Huon Mallalieu reports back from a novel Sotheby's online sale where he runs in to an old friend up for sale last seen near the start of his career in the business.
Recently, I found myself doing something I don’t believe I have ever done before — I watched a reality programme. It was not made for television, nor was anyone naked as far as I could see, although some people might have been below the waist, in the manner of Zoom conferers.
Nobody burst into tears and there seemed to be no catty banter but, as so many participants spoke with one hand in front of their mouths, it was hard to be sure. This was the first episode of — or perhaps pilot for — International Art Sell-Off!
Well, it could have been. This was in fact an ambitious production for the Sotheby’s website, the July 28 auction titled ‘Rembrandt to Richter’, a ‘Live-Streamed Cross-Category Evening Sale’. In London, New York and Hong Kong, saleroom stands had been erected, resembling socially distanced jury boxes.
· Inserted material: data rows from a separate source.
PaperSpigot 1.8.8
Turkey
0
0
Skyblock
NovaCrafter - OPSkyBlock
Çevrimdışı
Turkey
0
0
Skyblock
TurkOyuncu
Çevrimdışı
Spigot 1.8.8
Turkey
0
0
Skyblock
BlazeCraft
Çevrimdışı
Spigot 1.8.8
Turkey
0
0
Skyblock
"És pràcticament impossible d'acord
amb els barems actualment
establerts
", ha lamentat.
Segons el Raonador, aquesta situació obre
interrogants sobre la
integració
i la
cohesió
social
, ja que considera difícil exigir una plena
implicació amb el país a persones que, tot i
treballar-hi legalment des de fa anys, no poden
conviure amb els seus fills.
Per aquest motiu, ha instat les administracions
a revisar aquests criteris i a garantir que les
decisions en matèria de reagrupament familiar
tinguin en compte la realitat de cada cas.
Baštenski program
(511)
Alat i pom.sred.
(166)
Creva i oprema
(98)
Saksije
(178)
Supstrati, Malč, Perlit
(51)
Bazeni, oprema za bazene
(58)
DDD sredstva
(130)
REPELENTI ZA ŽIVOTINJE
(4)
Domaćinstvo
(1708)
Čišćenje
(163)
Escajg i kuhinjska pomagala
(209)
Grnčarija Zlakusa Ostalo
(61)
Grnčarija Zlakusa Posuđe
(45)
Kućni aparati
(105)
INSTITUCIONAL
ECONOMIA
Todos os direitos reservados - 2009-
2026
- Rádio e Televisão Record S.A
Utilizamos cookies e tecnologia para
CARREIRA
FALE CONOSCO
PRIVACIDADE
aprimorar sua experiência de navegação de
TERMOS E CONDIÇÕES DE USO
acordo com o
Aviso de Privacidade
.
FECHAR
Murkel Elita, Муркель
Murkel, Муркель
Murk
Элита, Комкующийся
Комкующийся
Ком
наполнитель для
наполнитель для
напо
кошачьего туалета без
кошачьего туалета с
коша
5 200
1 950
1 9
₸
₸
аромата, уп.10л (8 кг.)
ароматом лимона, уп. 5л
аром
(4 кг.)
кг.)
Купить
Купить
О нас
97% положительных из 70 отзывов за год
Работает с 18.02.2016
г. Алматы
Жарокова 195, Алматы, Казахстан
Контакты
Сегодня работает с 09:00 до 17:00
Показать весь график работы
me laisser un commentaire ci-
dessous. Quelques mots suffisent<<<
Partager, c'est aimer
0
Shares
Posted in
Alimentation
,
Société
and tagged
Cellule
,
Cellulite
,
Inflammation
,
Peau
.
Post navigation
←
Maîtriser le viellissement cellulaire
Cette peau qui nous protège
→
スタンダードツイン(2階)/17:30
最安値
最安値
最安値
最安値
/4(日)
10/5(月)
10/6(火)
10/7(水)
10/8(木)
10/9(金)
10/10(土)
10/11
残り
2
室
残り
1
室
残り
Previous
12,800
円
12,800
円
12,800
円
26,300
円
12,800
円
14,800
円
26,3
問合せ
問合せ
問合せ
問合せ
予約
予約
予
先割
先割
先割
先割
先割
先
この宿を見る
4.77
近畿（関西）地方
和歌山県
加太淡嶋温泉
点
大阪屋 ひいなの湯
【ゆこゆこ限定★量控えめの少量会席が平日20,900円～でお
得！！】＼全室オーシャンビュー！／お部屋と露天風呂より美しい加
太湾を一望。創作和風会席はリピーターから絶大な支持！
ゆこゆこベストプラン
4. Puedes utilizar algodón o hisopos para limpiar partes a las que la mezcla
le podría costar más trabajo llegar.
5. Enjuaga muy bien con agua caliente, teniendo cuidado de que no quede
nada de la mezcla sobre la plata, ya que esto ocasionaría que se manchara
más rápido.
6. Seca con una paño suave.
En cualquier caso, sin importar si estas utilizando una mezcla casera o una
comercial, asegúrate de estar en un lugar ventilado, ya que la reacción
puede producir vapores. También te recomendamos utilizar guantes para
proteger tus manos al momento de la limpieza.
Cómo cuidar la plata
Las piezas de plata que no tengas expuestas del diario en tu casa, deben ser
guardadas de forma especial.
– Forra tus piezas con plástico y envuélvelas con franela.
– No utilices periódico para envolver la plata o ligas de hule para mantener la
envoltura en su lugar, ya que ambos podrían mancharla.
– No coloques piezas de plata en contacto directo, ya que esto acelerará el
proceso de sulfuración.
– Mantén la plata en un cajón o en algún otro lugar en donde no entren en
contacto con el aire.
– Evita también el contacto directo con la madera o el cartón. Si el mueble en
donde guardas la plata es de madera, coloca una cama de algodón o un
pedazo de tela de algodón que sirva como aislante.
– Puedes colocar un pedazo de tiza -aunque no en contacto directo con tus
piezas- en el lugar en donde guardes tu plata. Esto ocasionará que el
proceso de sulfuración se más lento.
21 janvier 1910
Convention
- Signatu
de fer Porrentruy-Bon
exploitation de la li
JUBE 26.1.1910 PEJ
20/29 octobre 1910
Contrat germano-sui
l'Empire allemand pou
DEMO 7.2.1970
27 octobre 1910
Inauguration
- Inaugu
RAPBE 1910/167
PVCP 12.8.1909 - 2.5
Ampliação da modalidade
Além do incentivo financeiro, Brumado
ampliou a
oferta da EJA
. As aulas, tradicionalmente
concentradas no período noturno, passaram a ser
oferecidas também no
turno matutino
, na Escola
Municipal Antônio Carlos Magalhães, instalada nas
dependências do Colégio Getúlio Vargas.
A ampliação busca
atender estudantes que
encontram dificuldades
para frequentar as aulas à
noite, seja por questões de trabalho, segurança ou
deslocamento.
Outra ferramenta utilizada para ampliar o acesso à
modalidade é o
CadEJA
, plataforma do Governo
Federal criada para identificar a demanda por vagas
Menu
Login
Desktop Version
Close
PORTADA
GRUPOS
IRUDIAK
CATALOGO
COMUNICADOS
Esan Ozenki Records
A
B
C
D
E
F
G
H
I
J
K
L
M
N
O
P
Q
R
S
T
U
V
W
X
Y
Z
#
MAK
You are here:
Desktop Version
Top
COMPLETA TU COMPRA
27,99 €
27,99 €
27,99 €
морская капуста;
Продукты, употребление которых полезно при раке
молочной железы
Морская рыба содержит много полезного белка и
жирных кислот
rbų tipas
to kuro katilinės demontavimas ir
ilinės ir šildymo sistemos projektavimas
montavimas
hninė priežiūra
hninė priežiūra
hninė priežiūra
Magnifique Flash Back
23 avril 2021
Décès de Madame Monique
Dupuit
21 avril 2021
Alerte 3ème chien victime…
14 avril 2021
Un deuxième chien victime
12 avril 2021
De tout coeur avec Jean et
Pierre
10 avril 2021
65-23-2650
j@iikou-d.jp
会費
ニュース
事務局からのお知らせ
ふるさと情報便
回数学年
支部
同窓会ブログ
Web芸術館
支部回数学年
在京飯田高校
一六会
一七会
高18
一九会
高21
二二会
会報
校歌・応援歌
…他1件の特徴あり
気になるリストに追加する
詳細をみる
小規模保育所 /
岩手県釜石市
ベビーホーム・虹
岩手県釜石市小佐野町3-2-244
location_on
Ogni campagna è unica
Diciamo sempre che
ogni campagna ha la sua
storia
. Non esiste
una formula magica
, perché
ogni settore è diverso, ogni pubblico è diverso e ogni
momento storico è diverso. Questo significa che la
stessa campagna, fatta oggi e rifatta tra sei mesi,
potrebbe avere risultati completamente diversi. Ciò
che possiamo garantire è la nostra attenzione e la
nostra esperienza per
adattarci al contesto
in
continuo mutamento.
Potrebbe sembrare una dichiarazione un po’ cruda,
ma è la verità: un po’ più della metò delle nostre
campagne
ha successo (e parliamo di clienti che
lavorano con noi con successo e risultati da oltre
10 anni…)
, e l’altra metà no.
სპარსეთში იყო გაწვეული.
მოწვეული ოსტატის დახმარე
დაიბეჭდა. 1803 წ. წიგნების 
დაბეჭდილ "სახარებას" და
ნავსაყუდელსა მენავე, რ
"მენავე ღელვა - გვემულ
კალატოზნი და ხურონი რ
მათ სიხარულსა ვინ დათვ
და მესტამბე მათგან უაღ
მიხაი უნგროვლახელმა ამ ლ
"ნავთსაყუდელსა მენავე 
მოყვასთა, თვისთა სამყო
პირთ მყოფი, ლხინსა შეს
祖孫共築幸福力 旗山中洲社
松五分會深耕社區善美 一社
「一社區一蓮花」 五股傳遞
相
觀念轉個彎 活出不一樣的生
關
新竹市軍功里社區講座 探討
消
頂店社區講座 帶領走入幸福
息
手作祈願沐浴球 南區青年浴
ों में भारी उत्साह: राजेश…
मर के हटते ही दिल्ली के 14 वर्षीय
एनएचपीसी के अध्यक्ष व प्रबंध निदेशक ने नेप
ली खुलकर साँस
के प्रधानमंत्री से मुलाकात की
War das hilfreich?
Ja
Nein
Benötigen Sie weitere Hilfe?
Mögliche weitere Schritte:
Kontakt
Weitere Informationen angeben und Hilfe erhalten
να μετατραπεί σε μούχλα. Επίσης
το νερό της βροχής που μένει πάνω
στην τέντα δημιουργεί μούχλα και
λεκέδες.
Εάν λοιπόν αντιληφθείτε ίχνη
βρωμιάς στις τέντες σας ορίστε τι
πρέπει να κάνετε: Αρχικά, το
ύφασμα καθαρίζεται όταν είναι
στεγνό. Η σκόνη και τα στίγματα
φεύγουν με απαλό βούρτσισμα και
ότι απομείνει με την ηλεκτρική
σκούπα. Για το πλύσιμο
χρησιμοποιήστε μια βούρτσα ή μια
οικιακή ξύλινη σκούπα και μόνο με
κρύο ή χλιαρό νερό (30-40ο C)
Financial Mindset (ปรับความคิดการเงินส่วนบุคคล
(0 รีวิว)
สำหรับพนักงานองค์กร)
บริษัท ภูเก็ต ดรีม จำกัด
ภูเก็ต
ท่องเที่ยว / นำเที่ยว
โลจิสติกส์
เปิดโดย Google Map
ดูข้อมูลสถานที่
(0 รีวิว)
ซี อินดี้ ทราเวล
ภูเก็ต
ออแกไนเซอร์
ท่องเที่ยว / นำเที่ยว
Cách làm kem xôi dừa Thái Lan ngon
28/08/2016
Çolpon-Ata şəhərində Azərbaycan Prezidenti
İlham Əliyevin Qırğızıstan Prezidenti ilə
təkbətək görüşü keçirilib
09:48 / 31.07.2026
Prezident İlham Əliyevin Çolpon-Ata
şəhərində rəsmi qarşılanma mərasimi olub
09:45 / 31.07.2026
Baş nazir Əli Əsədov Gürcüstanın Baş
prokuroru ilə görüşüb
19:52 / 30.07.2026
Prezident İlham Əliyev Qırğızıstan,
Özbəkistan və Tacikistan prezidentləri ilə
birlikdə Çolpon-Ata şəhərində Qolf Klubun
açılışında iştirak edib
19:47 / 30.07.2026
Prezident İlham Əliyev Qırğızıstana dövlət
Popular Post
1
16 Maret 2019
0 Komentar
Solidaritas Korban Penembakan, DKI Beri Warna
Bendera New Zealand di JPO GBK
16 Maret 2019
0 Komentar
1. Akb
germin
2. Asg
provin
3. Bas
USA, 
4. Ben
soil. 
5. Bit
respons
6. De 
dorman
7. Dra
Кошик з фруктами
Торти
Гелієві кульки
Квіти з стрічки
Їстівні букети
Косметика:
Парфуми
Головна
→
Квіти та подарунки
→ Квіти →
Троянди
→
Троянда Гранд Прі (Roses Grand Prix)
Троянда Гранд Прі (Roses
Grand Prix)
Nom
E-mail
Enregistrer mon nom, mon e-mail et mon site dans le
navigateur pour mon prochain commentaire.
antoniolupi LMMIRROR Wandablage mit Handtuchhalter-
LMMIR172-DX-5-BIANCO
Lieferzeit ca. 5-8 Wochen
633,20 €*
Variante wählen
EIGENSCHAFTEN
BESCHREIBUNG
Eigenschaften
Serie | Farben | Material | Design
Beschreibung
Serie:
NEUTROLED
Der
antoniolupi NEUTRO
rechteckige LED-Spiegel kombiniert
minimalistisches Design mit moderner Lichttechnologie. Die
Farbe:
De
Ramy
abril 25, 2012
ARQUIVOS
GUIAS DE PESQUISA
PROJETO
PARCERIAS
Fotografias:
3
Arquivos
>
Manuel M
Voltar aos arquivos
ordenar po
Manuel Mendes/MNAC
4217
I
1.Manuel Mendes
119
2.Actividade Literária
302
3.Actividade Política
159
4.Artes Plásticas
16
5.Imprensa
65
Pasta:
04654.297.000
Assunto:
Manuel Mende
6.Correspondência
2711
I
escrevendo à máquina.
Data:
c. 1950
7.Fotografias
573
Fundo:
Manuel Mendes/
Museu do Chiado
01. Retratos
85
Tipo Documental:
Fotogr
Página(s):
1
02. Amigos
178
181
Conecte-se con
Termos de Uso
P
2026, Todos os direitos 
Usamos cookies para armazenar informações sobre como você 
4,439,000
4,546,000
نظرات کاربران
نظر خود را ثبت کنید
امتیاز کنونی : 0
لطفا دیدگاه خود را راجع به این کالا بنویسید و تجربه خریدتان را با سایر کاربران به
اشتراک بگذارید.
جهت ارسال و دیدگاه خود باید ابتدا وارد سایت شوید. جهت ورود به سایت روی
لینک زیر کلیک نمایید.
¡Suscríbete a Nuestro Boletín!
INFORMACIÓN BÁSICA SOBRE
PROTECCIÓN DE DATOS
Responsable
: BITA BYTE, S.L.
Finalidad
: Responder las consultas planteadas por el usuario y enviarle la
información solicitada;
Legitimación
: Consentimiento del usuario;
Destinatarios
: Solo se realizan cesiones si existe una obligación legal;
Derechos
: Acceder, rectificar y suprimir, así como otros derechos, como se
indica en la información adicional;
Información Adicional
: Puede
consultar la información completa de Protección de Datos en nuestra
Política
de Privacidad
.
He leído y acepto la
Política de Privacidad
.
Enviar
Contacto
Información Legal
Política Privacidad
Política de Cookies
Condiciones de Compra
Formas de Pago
“Any pauses were covered by introducing the various Alexes to us, rather as if they were Paul Daniels’s lovely assistants”
On them stood numerous departmental heads and specialists, many of whom appeared to be called Alex, each armed with a retro hand-held telephone receiver connected to those who had com-missioned bids from 47 countries on six continents. More efficiently than mobiles, these allowed them to shield negotiations with their clients from competing colleagues and to wave bids. There was also a room in which a few people — presumably real bidders, although we saw little of them — sat at separate small tables, where they were supplied with bottled water.
Atop his Bond Street rostrum the auctioneer, Oliver Barker, co-ordinated proceedings with admirable grace and a favourite stance that was reminiscent of Usain ‘Lightning’ Bolt. He was able to conduct the bidding via three or four screens, as well as to the actual room, without apparent technological troubles. Any pauses, due either to indecisive bidders or perhaps time differences, he covered by introducing the various Alexes to us, rather as if they were Paul Daniels’s lovely assistants.
As the title promised, the 71 lots were a mixture of Old Master and modern works drawn from around the world, for the most part of the highest quality available to the market, although there were one or two slight embarrassments in such company.
Luckily, the Rembrandt and the principal Gerhard Richter did very well. The Rembrandt was the lovely little —8¾in by 6½in — self-portrait in ruff and black hat of 1632, painted when he was 26 and launching himself into the career of a fashionable Amsterdam portraitist. It was an advertisement and the smart clothes proclaimed him the equal of the clients he intended to attract.
I remember it on its previous visit to Sotheby’s in 1970, when it made £650, at a guess perhaps £15,000 today. This time around, it topped the sale at £14,549,400.
Drawing on a 1986 interview with Gerhard Richter, Benjamin H. D. Buchloh concluded: ‘Ever changing, fluid and ephemeral, clouds are to Richter Nature’s own form of abstract painting.’
Richter (b. 1932) is perhaps the most enjoyed contemporary German painter because his beautiful and poetic land and skyscapes stand proudly in the historical traditions of Friedrich, Constable and Turner. They do not challenge and confront, as so many curators would like, but, rather, they draw on the past and renew it.
His Wolken (Fenster) Clouds (Window), four canvases as one with an overall measurement of 157¾in by 78¾in, was painted in 1970 and the four panels themselves represent the window.
It was last on the London market at Christie’s in 2014. It sold then for £6,242,500 and now it reached £10,449,000.